* _Exercise directions_:
For the material below, the expected output is exactly the lines between the line holding "- lung tumour (recorded histology: adenocarcinoma): bounding" and the line holding "Structures marked on this image (semi-automatically", inclusive, with pictures left out.

* _Data section_:
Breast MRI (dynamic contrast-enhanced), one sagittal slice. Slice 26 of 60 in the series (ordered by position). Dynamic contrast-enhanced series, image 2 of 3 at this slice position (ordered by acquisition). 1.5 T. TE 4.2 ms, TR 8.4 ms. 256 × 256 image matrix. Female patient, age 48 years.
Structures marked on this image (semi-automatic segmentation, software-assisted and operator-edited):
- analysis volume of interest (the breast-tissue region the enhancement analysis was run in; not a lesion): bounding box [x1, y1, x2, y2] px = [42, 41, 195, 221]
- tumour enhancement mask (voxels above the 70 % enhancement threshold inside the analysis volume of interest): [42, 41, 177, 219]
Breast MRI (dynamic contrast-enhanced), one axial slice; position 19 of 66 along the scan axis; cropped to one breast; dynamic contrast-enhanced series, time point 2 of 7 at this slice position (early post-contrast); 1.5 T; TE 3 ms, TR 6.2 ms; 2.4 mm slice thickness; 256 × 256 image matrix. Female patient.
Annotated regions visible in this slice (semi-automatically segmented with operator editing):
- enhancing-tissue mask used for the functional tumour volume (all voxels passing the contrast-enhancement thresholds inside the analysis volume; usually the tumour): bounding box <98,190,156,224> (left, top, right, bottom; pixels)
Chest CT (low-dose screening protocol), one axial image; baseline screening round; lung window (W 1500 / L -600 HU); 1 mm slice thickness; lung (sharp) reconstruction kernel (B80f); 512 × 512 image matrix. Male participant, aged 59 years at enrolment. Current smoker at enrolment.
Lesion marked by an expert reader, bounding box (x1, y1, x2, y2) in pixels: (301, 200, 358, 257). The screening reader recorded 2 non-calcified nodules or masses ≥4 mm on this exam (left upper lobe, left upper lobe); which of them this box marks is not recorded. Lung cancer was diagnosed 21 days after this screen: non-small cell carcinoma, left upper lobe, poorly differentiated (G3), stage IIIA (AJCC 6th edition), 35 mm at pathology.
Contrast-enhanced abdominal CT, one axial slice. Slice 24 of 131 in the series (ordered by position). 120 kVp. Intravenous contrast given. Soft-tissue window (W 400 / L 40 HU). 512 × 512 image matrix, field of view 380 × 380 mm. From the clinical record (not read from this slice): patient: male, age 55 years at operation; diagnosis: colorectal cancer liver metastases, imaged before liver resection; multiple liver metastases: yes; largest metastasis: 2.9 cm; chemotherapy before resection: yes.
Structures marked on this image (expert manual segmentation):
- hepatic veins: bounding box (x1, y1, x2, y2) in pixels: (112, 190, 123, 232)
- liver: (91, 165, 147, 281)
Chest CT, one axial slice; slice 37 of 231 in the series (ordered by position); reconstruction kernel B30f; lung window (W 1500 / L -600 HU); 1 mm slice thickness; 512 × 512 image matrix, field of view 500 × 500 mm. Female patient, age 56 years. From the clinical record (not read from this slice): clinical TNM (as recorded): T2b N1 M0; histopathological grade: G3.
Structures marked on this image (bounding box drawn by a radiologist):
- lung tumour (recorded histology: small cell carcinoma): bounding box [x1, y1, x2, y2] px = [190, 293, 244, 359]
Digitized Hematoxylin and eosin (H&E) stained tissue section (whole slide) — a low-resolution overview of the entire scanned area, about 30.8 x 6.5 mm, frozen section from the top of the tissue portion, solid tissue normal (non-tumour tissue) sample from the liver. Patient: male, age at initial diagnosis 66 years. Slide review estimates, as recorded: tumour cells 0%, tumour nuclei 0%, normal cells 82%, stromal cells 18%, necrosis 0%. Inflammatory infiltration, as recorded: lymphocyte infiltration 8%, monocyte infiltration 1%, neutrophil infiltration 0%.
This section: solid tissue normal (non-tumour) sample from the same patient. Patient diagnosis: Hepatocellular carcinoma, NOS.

==

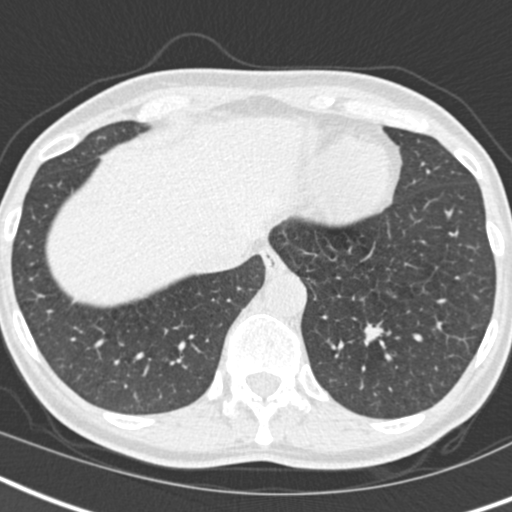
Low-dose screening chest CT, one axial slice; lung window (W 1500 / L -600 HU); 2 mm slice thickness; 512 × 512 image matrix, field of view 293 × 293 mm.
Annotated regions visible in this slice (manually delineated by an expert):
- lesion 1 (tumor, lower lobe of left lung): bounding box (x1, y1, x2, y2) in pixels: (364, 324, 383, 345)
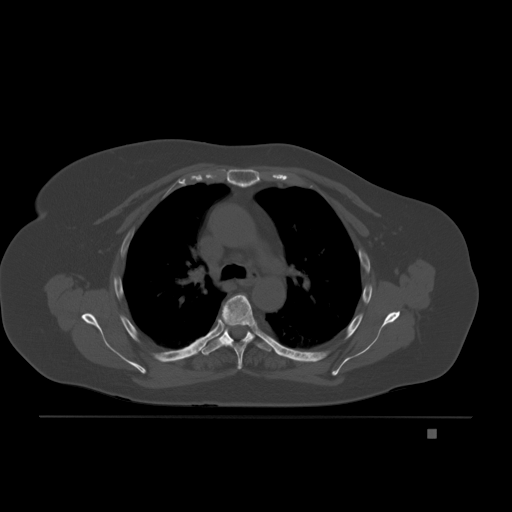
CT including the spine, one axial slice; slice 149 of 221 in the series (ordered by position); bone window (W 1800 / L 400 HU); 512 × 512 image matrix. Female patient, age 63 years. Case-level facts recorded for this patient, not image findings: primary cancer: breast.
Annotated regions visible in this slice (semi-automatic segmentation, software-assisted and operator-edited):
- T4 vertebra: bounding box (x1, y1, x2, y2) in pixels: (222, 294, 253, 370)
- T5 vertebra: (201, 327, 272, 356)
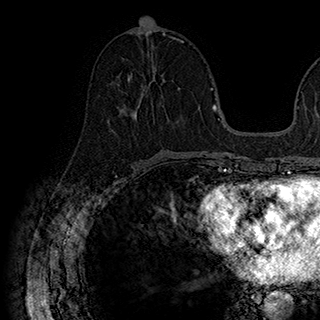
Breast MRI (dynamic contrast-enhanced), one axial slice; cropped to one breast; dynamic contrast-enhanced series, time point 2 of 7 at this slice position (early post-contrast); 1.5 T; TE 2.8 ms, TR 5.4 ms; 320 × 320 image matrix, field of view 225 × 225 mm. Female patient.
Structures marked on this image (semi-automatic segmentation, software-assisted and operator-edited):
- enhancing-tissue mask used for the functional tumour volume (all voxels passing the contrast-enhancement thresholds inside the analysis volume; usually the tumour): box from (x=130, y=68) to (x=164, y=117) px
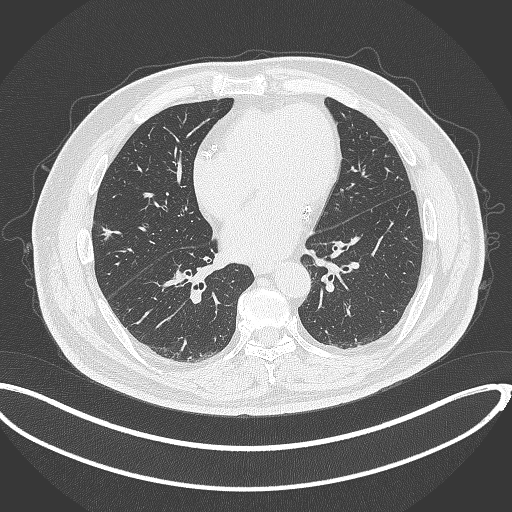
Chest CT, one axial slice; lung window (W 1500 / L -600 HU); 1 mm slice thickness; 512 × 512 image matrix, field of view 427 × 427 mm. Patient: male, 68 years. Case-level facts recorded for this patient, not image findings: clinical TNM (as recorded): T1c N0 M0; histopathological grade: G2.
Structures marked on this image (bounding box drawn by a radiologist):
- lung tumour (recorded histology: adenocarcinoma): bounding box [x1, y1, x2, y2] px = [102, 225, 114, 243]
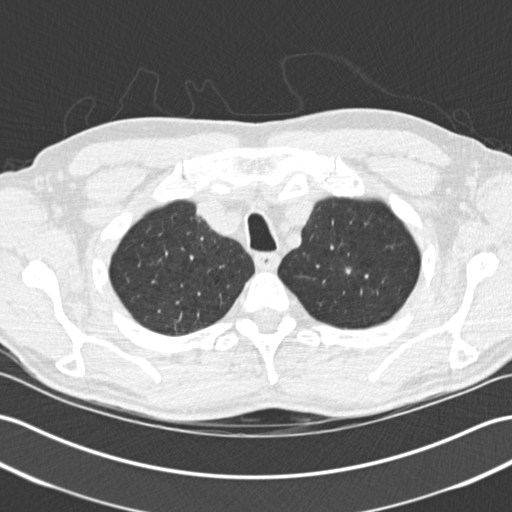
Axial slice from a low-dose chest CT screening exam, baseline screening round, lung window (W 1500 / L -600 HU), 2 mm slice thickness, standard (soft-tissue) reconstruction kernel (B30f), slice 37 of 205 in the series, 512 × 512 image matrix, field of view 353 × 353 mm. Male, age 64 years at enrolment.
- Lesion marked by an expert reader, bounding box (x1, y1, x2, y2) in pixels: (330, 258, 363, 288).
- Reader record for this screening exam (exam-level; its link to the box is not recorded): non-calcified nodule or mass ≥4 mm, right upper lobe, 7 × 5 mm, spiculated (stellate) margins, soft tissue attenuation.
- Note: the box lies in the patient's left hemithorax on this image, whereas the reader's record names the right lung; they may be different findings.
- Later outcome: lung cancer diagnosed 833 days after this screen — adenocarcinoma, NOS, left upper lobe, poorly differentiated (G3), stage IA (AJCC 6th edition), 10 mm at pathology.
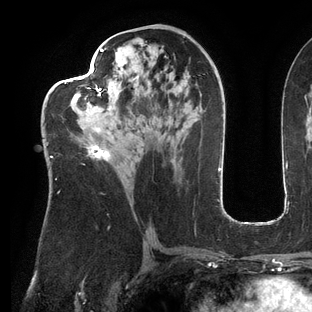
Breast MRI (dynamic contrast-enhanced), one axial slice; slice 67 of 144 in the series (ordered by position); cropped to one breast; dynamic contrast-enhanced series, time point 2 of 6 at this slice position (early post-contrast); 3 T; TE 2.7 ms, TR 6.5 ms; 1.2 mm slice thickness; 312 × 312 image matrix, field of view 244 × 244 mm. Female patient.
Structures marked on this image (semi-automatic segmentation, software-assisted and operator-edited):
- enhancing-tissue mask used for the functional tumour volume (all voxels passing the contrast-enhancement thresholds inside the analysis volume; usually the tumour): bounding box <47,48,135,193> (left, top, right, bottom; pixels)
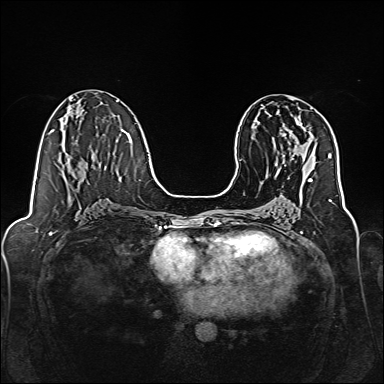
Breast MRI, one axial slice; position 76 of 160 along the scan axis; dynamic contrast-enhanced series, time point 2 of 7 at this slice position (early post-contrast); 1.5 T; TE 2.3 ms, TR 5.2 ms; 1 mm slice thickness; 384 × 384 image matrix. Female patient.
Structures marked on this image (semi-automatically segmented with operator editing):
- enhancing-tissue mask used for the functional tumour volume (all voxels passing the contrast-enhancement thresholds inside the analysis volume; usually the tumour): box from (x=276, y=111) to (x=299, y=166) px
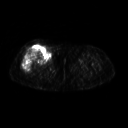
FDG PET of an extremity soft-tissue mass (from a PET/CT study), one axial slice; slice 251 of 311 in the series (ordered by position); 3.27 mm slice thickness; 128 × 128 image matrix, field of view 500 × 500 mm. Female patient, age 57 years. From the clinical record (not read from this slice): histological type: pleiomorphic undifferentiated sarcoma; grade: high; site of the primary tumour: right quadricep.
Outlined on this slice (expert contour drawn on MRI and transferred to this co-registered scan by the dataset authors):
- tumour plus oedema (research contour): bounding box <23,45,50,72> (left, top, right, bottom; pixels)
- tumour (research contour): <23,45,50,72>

...

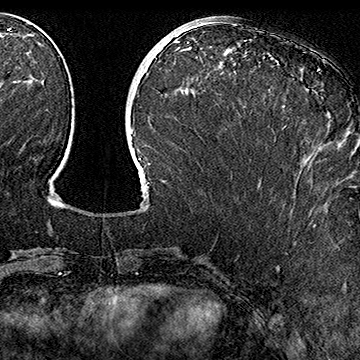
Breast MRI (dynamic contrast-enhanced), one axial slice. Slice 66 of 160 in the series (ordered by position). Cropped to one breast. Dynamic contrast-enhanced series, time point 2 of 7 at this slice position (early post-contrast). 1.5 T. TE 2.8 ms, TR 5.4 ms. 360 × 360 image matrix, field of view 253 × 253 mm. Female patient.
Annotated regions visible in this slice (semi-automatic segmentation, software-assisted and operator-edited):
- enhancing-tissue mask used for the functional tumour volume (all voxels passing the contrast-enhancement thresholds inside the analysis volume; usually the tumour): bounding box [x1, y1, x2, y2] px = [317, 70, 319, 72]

* _Reply to the exercise_:
- lung tumour (recorded histology: adenocarcinoma): bounding box [x1, y1, x2, y2] px = [102, 225, 114, 243]
Axial slice from a low-dose chest CT screening exam, baseline screening round, lung window (W 1500 / L -600 HU), 2 mm slice thickness, standard (soft-tissue) reconstruction kernel (B30f), slice 37 of 205 in the series, 512 × 512 image matrix, field of view 353 × 353 mm. Male, age 64 years at enrolment.
- Lesion marked by an expert reader, bounding box (x1, y1, x2, y2) in pixels: (330, 258, 363, 288).
- Reader record for this screening exam (exam-level; its link to the box is not recorded): non-calcified nodule or mass ≥4 mm, right upper lobe, 7 × 5 mm, spiculated (stellate) margins, soft tissue attenuation.
- Note: the box lies in the patient's left hemithorax on this image, whereas the reader's record names the right lung; they may be different findings.
- Later outcome: lung cancer diagnosed 833 days after this screen — adenocarcinoma, NOS, left upper lobe, poorly differentiated (G3), stage IA (AJCC 6th edition), 10 mm at pathology.
Breast MRI (dynamic contrast-enhanced), one axial slice; slice 67 of 144 in the series (ordered by position); cropped to one breast; dynamic contrast-enhanced series, time point 2 of 6 at this slice position (early post-contrast); 3 T; TE 2.7 ms, TR 6.5 ms; 1.2 mm slice thickness; 312 × 312 image matrix, field of view 244 × 244 mm. Female patient.
Structures marked on this image (semi-automatic segmentation, software-assisted and operator-edited):
- enhancing-tissue mask used for the functional tumour volume (all voxels passing the contrast-enhancement thresholds inside the analysis volume; usually the tumour): bounding box <47,48,135,193> (left, top, right, bottom; pixels)
Breast MRI, one axial slice; position 76 of 160 along the scan axis; dynamic contrast-enhanced series, time point 2 of 7 at this slice position (early post-contrast); 1.5 T; TE 2.3 ms, TR 5.2 ms; 1 mm slice thickness; 384 × 384 image matrix. Female patient.
Structures marked on this image (semi-automatically segmented with operator editing):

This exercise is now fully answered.